*Task requirements*. Please present the lines below as a numbered list, leaving out any blank lines.

*Recorded data*.

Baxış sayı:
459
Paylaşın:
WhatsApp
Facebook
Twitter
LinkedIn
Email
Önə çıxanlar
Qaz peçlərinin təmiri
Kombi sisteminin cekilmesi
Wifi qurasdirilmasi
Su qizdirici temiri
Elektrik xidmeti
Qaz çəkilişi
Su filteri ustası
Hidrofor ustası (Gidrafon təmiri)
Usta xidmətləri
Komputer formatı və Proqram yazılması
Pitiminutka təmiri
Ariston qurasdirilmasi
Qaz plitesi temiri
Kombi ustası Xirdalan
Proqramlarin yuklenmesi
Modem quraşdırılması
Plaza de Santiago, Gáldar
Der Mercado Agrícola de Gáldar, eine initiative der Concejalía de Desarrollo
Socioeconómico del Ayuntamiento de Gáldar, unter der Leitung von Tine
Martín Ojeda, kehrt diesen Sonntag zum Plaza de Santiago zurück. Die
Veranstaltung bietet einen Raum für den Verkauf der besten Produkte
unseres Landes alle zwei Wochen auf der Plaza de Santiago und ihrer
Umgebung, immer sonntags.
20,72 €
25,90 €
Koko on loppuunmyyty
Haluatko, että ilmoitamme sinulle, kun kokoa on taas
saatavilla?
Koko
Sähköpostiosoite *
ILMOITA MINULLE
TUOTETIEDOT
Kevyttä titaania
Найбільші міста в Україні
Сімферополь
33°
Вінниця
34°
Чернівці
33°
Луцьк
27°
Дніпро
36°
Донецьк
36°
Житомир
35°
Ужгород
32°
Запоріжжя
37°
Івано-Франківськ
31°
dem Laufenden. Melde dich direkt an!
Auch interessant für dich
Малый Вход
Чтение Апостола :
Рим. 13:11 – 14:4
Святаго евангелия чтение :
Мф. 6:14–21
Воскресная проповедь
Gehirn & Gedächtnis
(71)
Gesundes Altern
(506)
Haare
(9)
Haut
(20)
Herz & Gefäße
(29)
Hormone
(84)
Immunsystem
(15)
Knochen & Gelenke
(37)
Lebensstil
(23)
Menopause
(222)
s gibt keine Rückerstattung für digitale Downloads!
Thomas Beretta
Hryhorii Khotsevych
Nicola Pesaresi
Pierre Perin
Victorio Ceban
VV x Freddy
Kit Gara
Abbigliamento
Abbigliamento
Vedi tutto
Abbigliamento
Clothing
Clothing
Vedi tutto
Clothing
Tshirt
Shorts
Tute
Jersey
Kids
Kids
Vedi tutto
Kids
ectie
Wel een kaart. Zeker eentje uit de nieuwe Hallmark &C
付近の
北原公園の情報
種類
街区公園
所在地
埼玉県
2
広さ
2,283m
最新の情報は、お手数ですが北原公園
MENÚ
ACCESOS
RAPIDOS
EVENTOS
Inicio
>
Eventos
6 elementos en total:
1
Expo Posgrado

*Completed exercise*.
1. Baxış sayı:
2. 459
3. Paylaşın:
4. WhatsApp
5. Facebook
6. Twitter
7. LinkedIn
8. Email
9. Önə çıxanlar
10. Qaz peçlərinin təmiri
11. Kombi sisteminin cekilmesi
12. Wifi qurasdirilmasi
13. Su qizdirici temiri
14. Elektrik xidmeti
15. Qaz çəkilişi
16. Su filteri ustası
17. Hidrofor ustası (Gidrafon təmiri)
18. Usta xidmətləri
19. Komputer formatı və Proqram yazılması
20. Pitiminutka təmiri
21. Ariston qurasdirilmasi
22. Qaz plitesi temiri
23. Kombi ustası Xirdalan
24. Proqramlarin yuklenmesi
25. Modem quraşdırılması
26. Plaza de Santiago, Gáldar
27. Der Mercado Agrícola de Gáldar, eine initiative der Concejalía de Desarrollo
28. Socioeconómico del Ayuntamiento de Gáldar, unter der Leitung von Tine
29. Martín Ojeda, kehrt diesen Sonntag zum Plaza de Santiago zurück. Die
30. Veranstaltung bietet einen Raum für den Verkauf der besten Produkte
31. unseres Landes alle zwei Wochen auf der Plaza de Santiago und ihrer
32. Umgebung, immer sonntags.
33. 20,72 €
34. 25,90 €
35. Koko on loppuunmyyty
36. Haluatko, että ilmoitamme sinulle, kun kokoa on taas
37. saatavilla?
38. Koko
39. Sähköpostiosoite *
40. ILMOITA MINULLE
41. TUOTETIEDOT
42. Kevyttä titaania
43. Найбільші міста в Україні
44. Сімферополь
45. 33°
46. Вінниця
47. 34°
48. Чернівці
49. 33°
50. Луцьк
51. 27°
52. Дніпро
53. 36°
54. Донецьк
55. 36°
56. Житомир
57. 35°
58. Ужгород
59. 32°
60. Запоріжжя
61. 37°
62. Івано-Франківськ
63. 31°
64. dem Laufenden. Melde dich direkt an!
65. Auch interessant für dich
66. Малый Вход
67. Чтение Апостола :
68. Рим. 13:11 – 14:4
69. Святаго евангелия чтение :
70. Мф. 6:14–21
71. Воскресная проповедь
72. Gehirn & Gedächtnis
73. (71)
74. Gesundes Altern
75. (506)
76. Haare
77. (9)
78. Haut
79. (20)
80. Herz & Gefäße
81. (29)
82. Hormone
83. (84)
84. Immunsystem
85. (15)
86. Knochen & Gelenke
87. (37)
88. Lebensstil
89. (23)
90. Menopause
91. (222)
92. s gibt keine Rückerstattung für digitale Downloads!
93. Thomas Beretta
94. Hryhorii Khotsevych
95. Nicola Pesaresi
96. Pierre Perin
97. Victorio Ceban
98. VV x Freddy
99. Kit Gara
100. Abbigliamento
101. Abbigliamento
102. Vedi tutto
103. Abbigliamento
104. Clothing
105. Clothing
106. Vedi tutto
107. Clothing
108. Tshirt
109. Shorts
110. Tute
111. Jersey
112. Kids
113. Kids
114. Vedi tutto
115. Kids
116. ectie
117. Wel een kaart. Zeker eentje uit de nieuwe Hallmark &C
118. 付近の
119. 北原公園の情報
120. 種類
121. 街区公園
122. 所在地
123. 埼玉県
124. 2
125. 広さ
126. 2,283m
127. 最新の情報は、お手数ですが北原公園
128. MENÚ
129. ACCESOS
130. RAPIDOS
131. EVENTOS
132. Inicio
133. >
134. Eventos
135. 6 elementos en total:
136. 1
137. Expo Posgrado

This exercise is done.